Neden susuyorsunuz? Yazdıklarımın hangisi yalan, neresi yanlış? Belediye kesif bir çözümsüzlükle karşı karşıya da bizim mi haberimiz yok? Sizin haberiniz varsa neden yapılanları halka anlatmıyorsunuz?
Sizin için; Pehlivanlar’a, Yeşiltepe’ye, Yeni Mahalle’ye, Çay Mahallesi’ne, Gemiciler’e gidip kahvede çay içmek neden risk durumuna geldi? Madem yapılmak istenenler doğru ve gerekli, neden bunu doğrudan halka anlatmak yerine “suflör” kullanıyorsunuz?
Pir Sultan’ın söylediği gibi; “Yağmur gibi yağar başıma taşlar / Dostun bir fiskesi yaralar beni”...
Yok, merak etmeyin yaralandığım falan yok! Turnusol kâğıdı öyle bir renk verdi ki kim dost; kim ikiyüzlü, kim doğru; kim kargacık burgacık bir kez daha görmüş olduk!
Lafa bakılmazmış! Aynası işiymiş kişinin! Gördük mü?
O halde yeniden sorayım; “Birader, hani siz direncinizle, bilincinizle gökteki ayı alıp indirirdiniz masaya! Hayrola? Ne iş?
 
SUSMA, SUSTUKÇA...
CHP Çaycuma İlçe Örgütü susuyor!
Sendikalar ilkbaharda dutu çok yemiş olmalı!
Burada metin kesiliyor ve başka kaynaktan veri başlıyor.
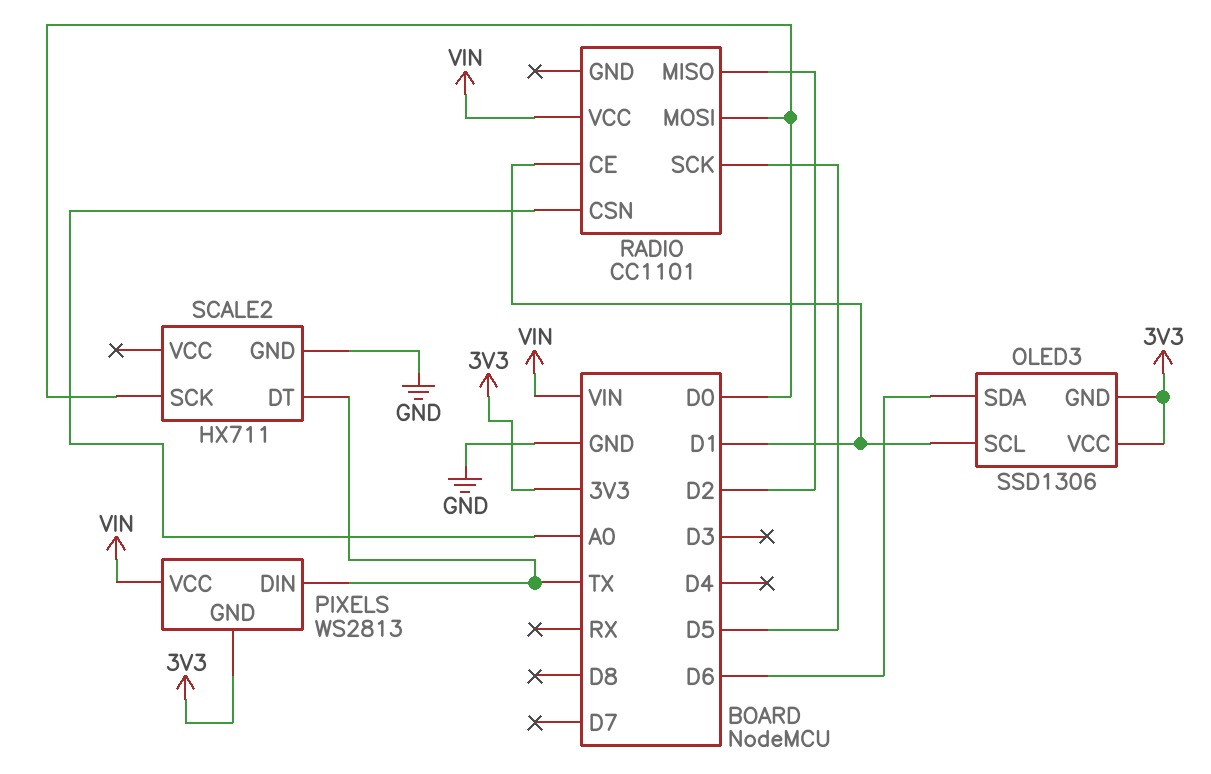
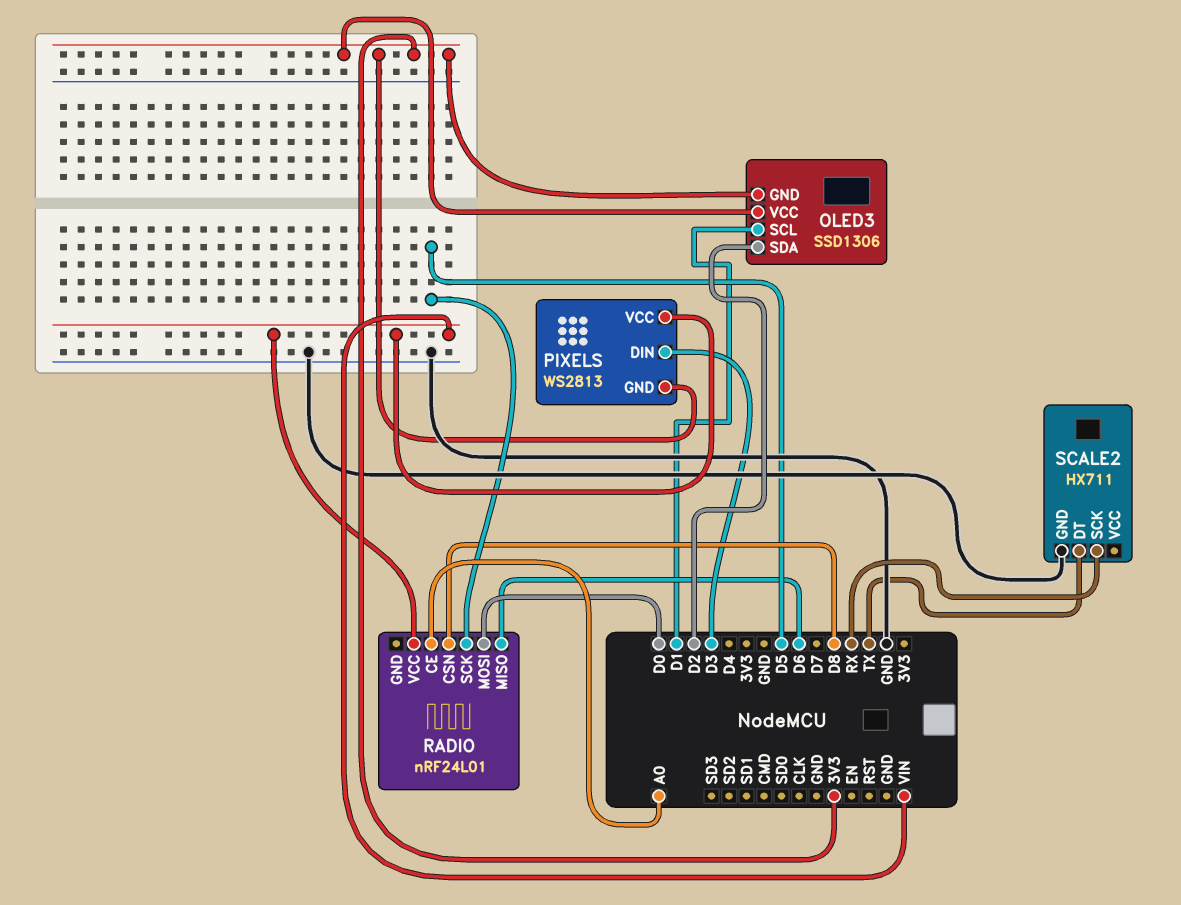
OLED3 pin SDA: D6 -> D2
PIXELS pin DIN: TX -> D3
RADIO: CC1101 -> nRF24L01
RADIO pin CE: D1 -> A0
RADIO pin CSN: A0 -> D8
RADIO pin MISO: D2 -> D6
SCALE2 pin SCK: D0 -> RX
Çaycumalılar Derneğinden “çıt!” yok. Oysa Savaş Bey, olası depremle ilgili bile açıklama yapardı!
Emeklilerin hakları için var olan Emekliler Derneği, “Biz her daim halkın yanındayız!” diyor da...
Ticaret Odası, Esnaf Odası... falan filan; ara ki bulasın!
Eski milletvekilleri, olası yeni milletvekili adayları, şu-bu derneklerinin yönetim kurullarını, kavlangalar altının lafazanlarını; gören, bulan, bilen varsa belediyeye bildirsin!
...
Bu arada, 21 Mart Yerel Yönetimler Seçiminde halktan yetki alan dokuz mahalle muhtarını kutluyorum! Helal olsun size! Biz halkın yanında sizden başka kimseyi göremedik!
...
Kırk bir proje” masalını anlatırken garibanın kesesine güvendiğinizi nereden bilebilirdik? İnsan olan insan, yalandan bile olsa; “Son arzun nedir?” diye sorar!
 
HUKUK YOKSA; “ÖDENMEYECEK! ÖDEMİYORUZ!”
İtalyan yazar Dario Fo’nun oyunudur; “Ödenmeyecek; ödemiyoruz!
Bir dönem Çaycuma’da da oynayan oyunun tanıtım yazısını Ankara Sanat Tiyatrosu’nun duvarından alıntılıyoruz!
Oyun. İtalya varoşlarında yaşam ve sınıf mücadelesi veren işçilerin karşılaştıkları güçlükleri anlatıyor. İki işçi ailesinin gündelik yaşamlarının dışında gelişen olaylar karşısında, birbirlerine ve sisteme karşı verdikleri mücadelenin komedisi...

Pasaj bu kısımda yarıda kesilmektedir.